Note: I had to add a space at the front of the tag “< ifmodule mod_security2.c>” and “< /ifmodule>”, remove them.

By default, mod_security logs to /etc/apache2/logs, the following commands will put the log in /var/log/apache2/mod_security and create a symbolic link back to /etc/apache2/logs

sudo mkdir /var/log/apache2/mod_security
sudo ln -s /var/log/apache2/mod_security/ /etc/apache2/logs
Download and install rules
Download rules from here

As of this writing, the rule set was “modsecurity-core-rules_2.5-1.6.1.tar.gz”, you may need to adjust accordingly as new rules are released.
sudo mkdir /etc/apache2/conf.d/modsecurity
cd /etc/apache2/conf.d/modsecurity
sudo wget http://www.modsecurity.org/download/modsecurity-core-rules_2.5-1.6.1.tar.gz
sudo tar xzvf modsecurity-core-rules_2.5-1.6.1.tar.gz
sudo rm CHANGELOG LICENSE README modsecurity-core-rules_2.5-1.6.1.tar.gz


Enable mod_security:

sudo a2enmod mod-security
Now restart Apache
That’s it :)

Testing mod_security

“Secure” Example 1 – curl
bodhi@home# curl -i http://ubuntuVPS
HTTP/1.1 200 OK
Date: Tue, 28 Apr 2009 22:44:42 GMT
Server: Apache/2.2.0 (Fedora)
Last-Modified: Tue, 28 Apr 2009 21:39:54 GMT
ETag: "50d4a-2d-468a44dadbe80"
Accept-Ranges: bytes
Content-Length: 45
Vary: Accept-Encoding
Content-Type: text/html
< html>< body>< h1>It works!< /h1>< /body>< /html>

Look no more server or php information (Fedora apache 2.2.0 , LOL !!! )

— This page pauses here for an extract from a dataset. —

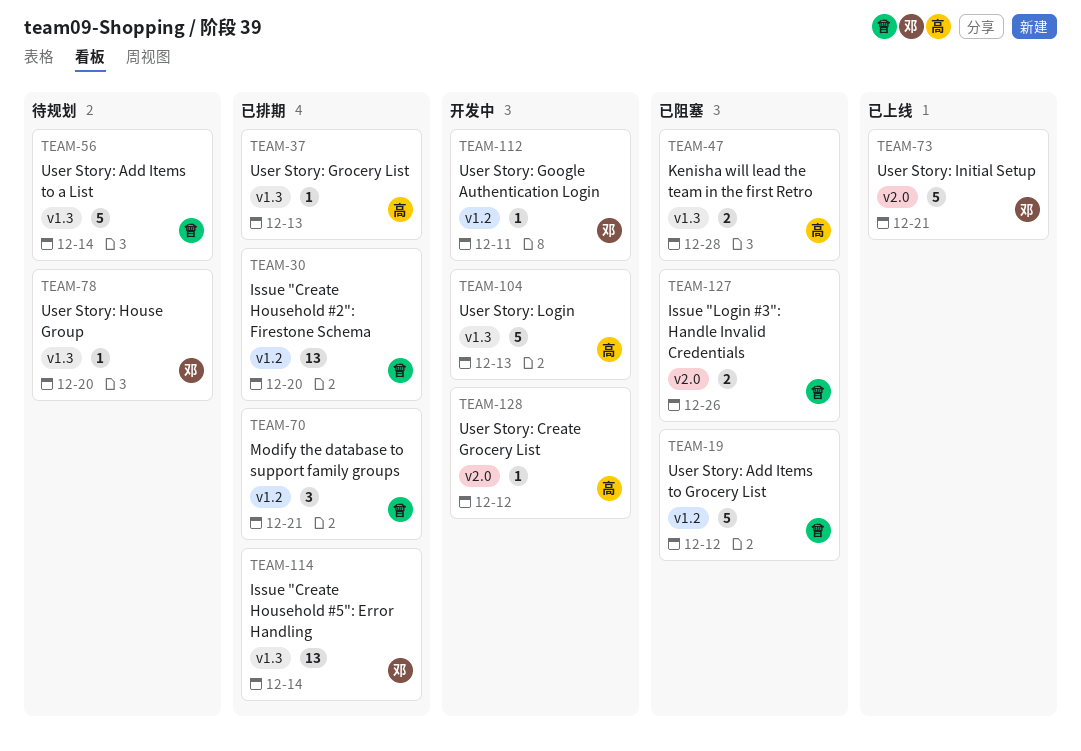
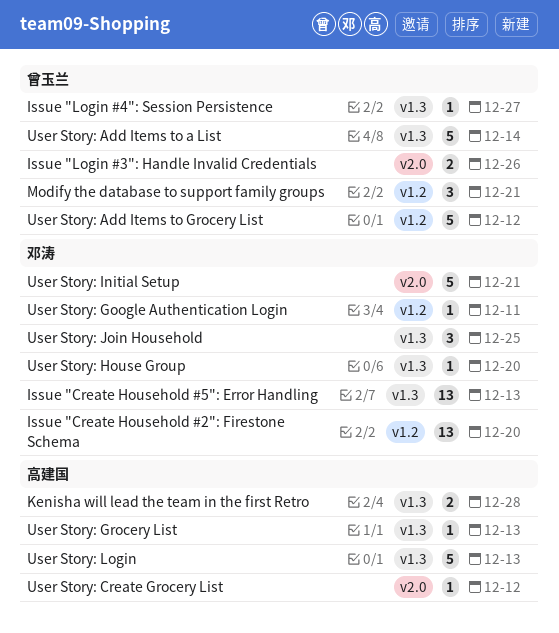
Issue "Create Household #2": Firestone Schema, owner: 曾玉兰 -> 邓涛
Issue "Create Household #5": Error Handling, due: Dec 14 -> Dec 13
Issue "Login #4": Session Persistence: none -> present
User Story: Join Household: none -> present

“Secure” Example 2 – bad .php
bodhi@home# curl -i "http://ubuntuVPS/insecure.php?secret_file=/etc/passwd"
HTTP/1.1 501 Method Not Implemented
Date: Tue, 28 Apr 2009 22:47:38 GMT
Server: Apache/2.2.0 (Fedora)
Allow: TRACE
Vary: Accept-Encoding
Content-Length: 291
Connection: close
Content-Type: text/html; charset=iso-8859-1
< !DOCTYPE HTML PUBLIC "-//IETF//DTD HTML 2.0//EN">
< html>< head>
< title>501 Method Not Implemented< /title>
< /head>< body>
< h1>Method Not Implemented< /h1>
< p>GET to /insecure.php not supported.< br />
< /p>
< hr>
< address>Apache/2.2.0 (Fedora) Server at ubuntuvps Port 80< /address>
< /body>< /html>

Looks like this in your browser:
"501 Method Not Implemented
Method Not Implemented"
GET to /insecure.php not supported.Apache/2.2.0 (Fedora) Server at ubuntuvps Port 80
Ah 501 Error looks much better then the contents of /etc/passwd :)
Where to go from here ?

1. Monitor your logs :
tail /var/log/apache2/mod_security/modsec_audit.log
 
2. Learn / edit your mod_security rules : ModSecurity Reference Manual

3. Delete bad.php, LOL
sudo rm -rf /var/www/insecure.php

I hope you enjoyed and learned from this tutorial :)

Reference:
"This is just a copy cat of the post from http://blog.bodhizazen.net/linux/how-to-mod_security-ubuntu-904/
All credit should go to the respective author. I tried the method in Ubuntu 10.10 and it works fine."

Note:-
Some of the rules may deny the access to you applications (eg: phpmyadmin/drupal etc). Test the rules well before you implement.